■ **Supplied material**
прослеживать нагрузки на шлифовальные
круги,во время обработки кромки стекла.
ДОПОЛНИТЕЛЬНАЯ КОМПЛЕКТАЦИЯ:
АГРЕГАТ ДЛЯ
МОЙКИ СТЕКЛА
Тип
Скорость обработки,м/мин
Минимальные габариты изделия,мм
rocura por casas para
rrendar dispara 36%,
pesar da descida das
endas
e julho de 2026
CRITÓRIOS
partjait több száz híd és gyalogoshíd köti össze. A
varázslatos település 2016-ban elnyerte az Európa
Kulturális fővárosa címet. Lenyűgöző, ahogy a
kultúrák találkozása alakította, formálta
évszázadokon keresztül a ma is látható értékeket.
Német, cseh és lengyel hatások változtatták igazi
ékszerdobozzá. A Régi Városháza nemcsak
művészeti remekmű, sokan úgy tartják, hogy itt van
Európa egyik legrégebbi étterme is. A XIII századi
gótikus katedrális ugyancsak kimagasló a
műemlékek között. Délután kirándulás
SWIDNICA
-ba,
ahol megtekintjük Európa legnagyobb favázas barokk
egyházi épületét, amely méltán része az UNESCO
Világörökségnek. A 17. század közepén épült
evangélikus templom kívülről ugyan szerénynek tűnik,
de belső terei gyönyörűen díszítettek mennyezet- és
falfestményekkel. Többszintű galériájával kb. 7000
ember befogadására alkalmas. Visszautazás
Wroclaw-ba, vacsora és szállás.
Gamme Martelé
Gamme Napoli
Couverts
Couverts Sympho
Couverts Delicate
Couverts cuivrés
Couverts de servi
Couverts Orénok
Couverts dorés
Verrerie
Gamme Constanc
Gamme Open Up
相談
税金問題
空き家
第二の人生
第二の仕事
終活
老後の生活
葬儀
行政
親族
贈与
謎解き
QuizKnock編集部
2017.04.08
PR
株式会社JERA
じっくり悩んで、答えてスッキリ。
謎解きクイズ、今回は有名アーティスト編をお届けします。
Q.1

■ **To do**
Reproduce every line of the material above unchanged, keeping the same order and line breaks.

■ **Result for this exercise**
прослеживать нагрузки на шлифовальные
круги,во время обработки кромки стекла.
ДОПОЛНИТЕЛЬНАЯ КОМПЛЕКТАЦИЯ:
АГРЕГАТ ДЛЯ
МОЙКИ СТЕКЛА
Тип
Скорость обработки,м/мин
Минимальные габариты изделия,мм
rocura por casas para
rrendar dispara 36%,
pesar da descida das
endas
e julho de 2026
CRITÓRIOS
partjait több száz híd és gyalogoshíd köti össze. A
varázslatos település 2016-ban elnyerte az Európa
Kulturális fővárosa címet. Lenyűgöző, ahogy a
kultúrák találkozása alakította, formálta
évszázadokon keresztül a ma is látható értékeket.
Német, cseh és lengyel hatások változtatták igazi
ékszerdobozzá. A Régi Városháza nemcsak
művészeti remekmű, sokan úgy tartják, hogy itt van
Európa egyik legrégebbi étterme is. A XIII századi
gótikus katedrális ugyancsak kimagasló a
műemlékek között. Délután kirándulás
SWIDNICA
-ba,
ahol megtekintjük Európa legnagyobb favázas barokk
egyházi épületét, amely méltán része az UNESCO
Világörökségnek. A 17. század közepén épült
evangélikus templom kívülről ugyan szerénynek tűnik,
de belső terei gyönyörűen díszítettek mennyezet- és
falfestményekkel. Többszintű galériájával kb. 7000
ember befogadására alkalmas. Visszautazás
Wroclaw-ba, vacsora és szállás.
Gamme Martelé
Gamme Napoli
Couverts
Couverts Sympho
Couverts Delicate
Couverts cuivrés
Couverts de servi
Couverts Orénok
Couverts dorés
Verrerie
Gamme Constanc
Gamme Open Up
相談
税金問題
空き家
第二の人生
第二の仕事
終活
老後の生活
葬儀
行政
親族
贈与
謎解き
QuizKnock編集部
2017.04.08
PR
株式会社JERA
じっくり悩んで、答えてスッキリ。
謎解きクイズ、今回は有名アーティスト編をお届けします。
Q.1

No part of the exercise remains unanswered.